Der kälteste Tag des Jahres war der 30. Januar, ein Sonntag, an dem das Thermometer minus 11,1 Grad Minimum erreichte. Insgesamt haben die Wetterexperten für Eichstätt 91 Frosttage mit einem Tagesminimum unter Null Grad und 29 Eistage mit einem Tagesmaximum unter Null verbucht. Damit ist 2011 tatsächlich deutlich milder ausgefallen als 2010 (Temperaturmittel 7,5 Grad, 110 Frosttage, 35 Sommertage).

Trotz der Schneemassen und des Hochwassers zu Jahresbeginn ist der Niederschlag 2011 insgesamt unter dem Durchschnitt geblieben: Mit 714,9 Millimetern liegt er 7,5 Prozent (57,7 Millimeter) unter dem vieljährigen Mittel (772,6).
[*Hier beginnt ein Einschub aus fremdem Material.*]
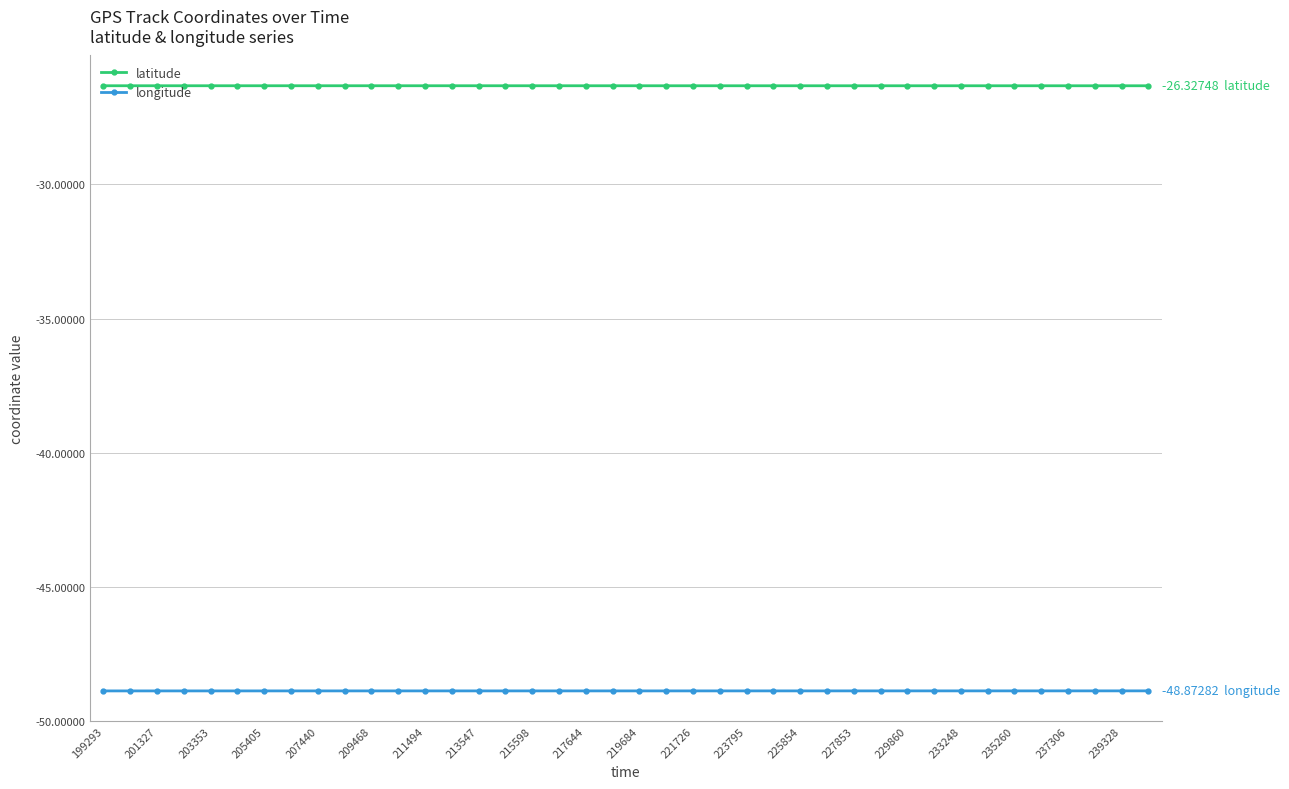

What is the sum of all latitude values?

-1053.1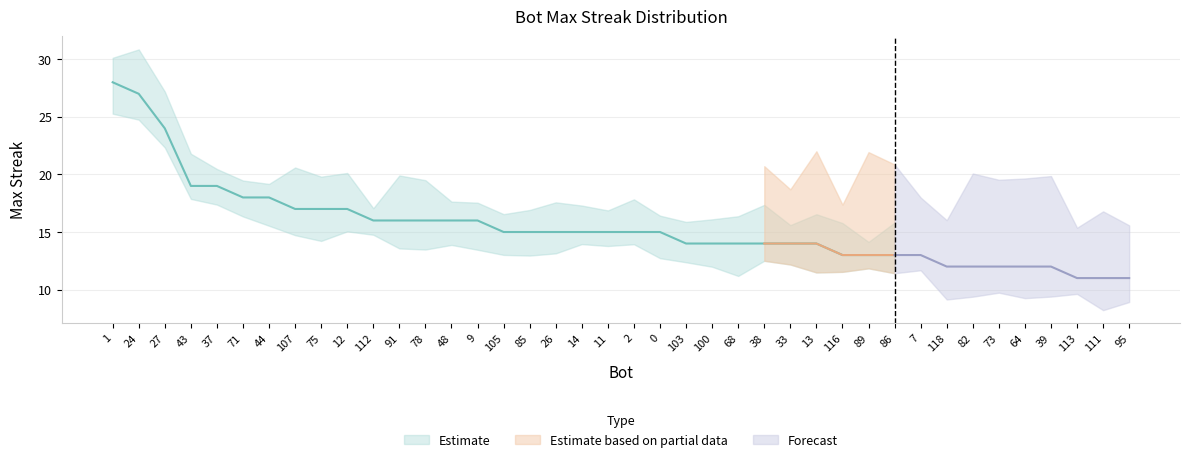

Rank the categories by value from lowest to highest.

113, 111, 95, 118, 82, 73, 64, 39, 116, 89, 86, 7, 103, 100, 68, 38, 33, 13, 105, 85, 26, 14, 11, 2, 0, 112, 91, 78, 48, 9, 107, 75, 12, 71, 44, 43, 37, 27, 24, 1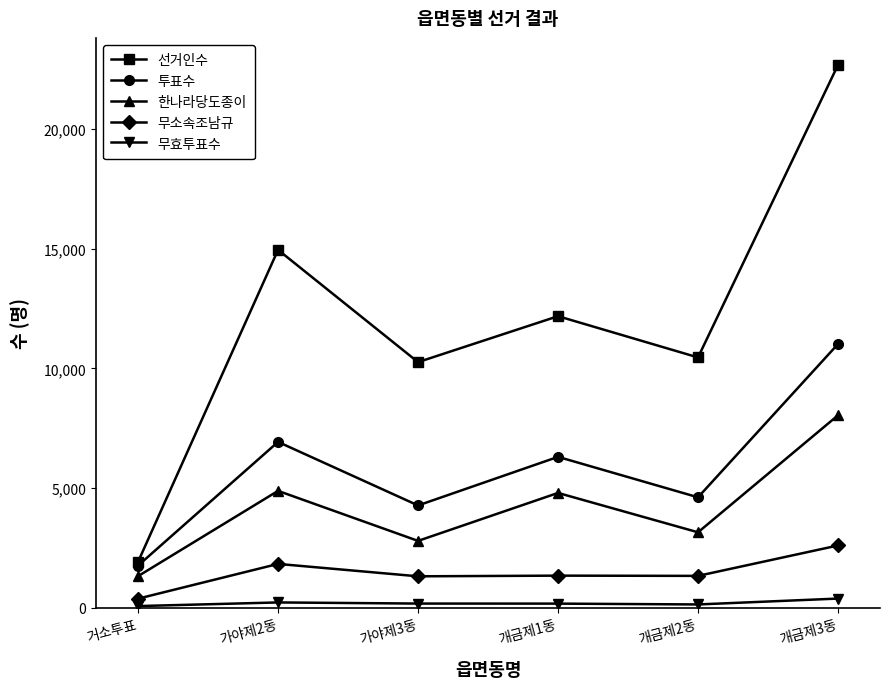

Is the value of 투표수 at 가야제2동 greater than the value of 한나라당도종이 at 가야제2동?

Yes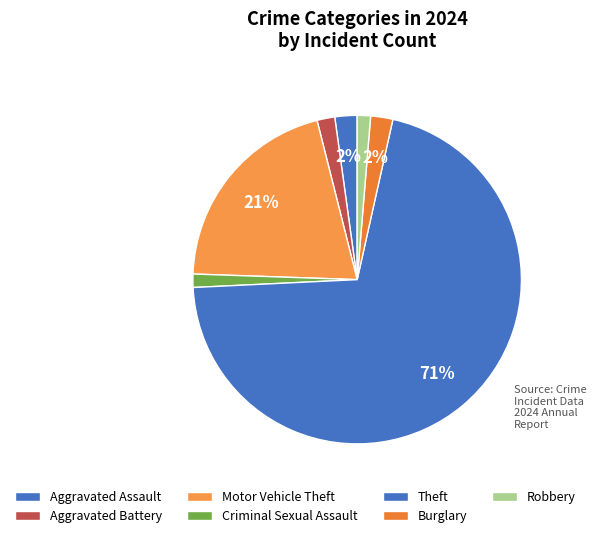

How many slices are in this pie chart?

7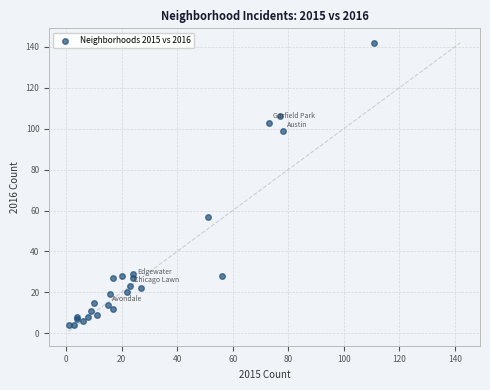

What Y value in the scatter plot is closest to 73?

57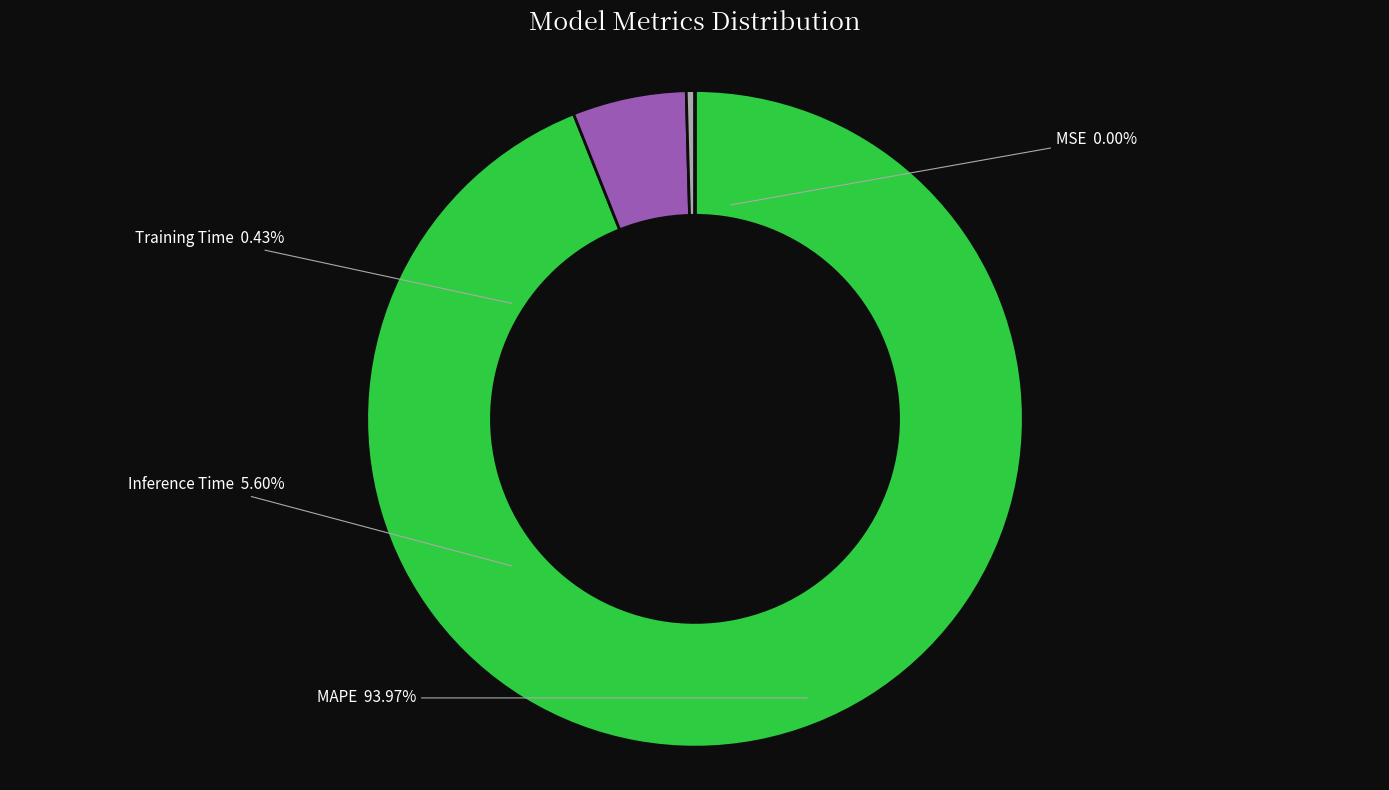

Is the sum of MAPE and MSE greater than half?

Yes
Ausgerechnet am Feiertag Mariä Himmelfahrt, dem 15. August, gab es mit 37,3 Millimetern den maximalen Tagesniederschlag des ganzen Jahres.

Insgesamt regnete es 2011 an 146 Tagen. Das hört sich vielleicht viel an, ist aber deutlich weniger als der Landesdurchschnitt für Bayern (164,2) und liegt auch deutlich unter der Eichstätt-Statistik 2010: Damals hatte es an 181 Tagen geregnet. Als Jahr mit dem meisten Niederschlag seit Bestehen der Wetterstation 1989 gilt 2002 (984,7 Millimeter), am wenigsten Niederschlag wurde 1996 (421,2 Millimeter) registriert.

Vor nassem und unwirtlichem Wetter selbst an Feiertagen sind die Eichstätter auch 2012 nicht gefeit: Die Meteorologen rechnen in ihrer Vorhersage für Heilig-Drei-Könige und das Wochenende mindestens mit Regen und Schneeschauern, dazu wird auch für den Landkreis Eichstätt eine Unwetterwarnung wegen orkanartiger Böen ausgesprochen. Was eine solche Wolkenwalze anrichten kann, ist den Eichstätter noch lebhaft vom 22. Juni 2011 in Erinnerung.